### What you need to do
In the text below on dissolved nitrogen analysis, at what temperature does the combustion method described by Walsh (1989) operate?
══ Extract provided ══
Total dissolved nitrogen (TDN) is determined by UV oxidation of the sample and subsequent analysis for dissolved inorganic nitrogen (DIN = nitrite + nitrate + ammonia). Dissolved organic nitrogen (DON) is computed from the relationship DON = TDN - DIN, where TDN is total dissolved nitrogen after UV oxidation and DIN is the sum of the dissolved inorganic nitrogen species before UV oxidation. As an alternative to the UV oxidation method, Walsh (1989) has described a high-temperature (1100°C) combustion method which has been applied to open ocean samples collected in the North Pacific Ocean. No significant differences were observed between these two procedures (Walsh, 1989).

2. Precautions

Contamination is the primary concern with these samples. This is particularly true with samples collected from the euphotic zone, where inorganic nutrient concentrations are extremely low (<0.2 µM). In order to avoid contamination, sample bottles must be meticulously cleaned with dilute HCl and rinsed with deionized distilled water (DDW) before use. Samples are stored frozen until analysis, generally within 1-2 weeks of sample collection.
═══
══ Extracted material ══
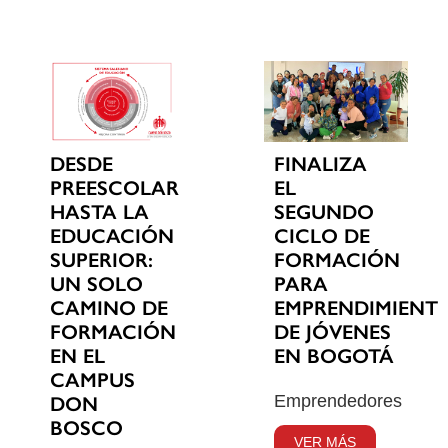
DESDE
FINALIZA
PREESCOLAR
EL
HASTA LA
SEGUNDO
EDUCACIÓN
CICLO DE
SUPERIOR:
FORMACIÓN
UN SOLO
PARA
CAMINO DE
EMPRENDIMIENT
FORMACIÓN
DE JÓVENES
EN EL
EN BOGOTÁ
CAMPUS
Emprendedores
DON
BOSCO
VER MÁS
═══
### Answer area
1100°C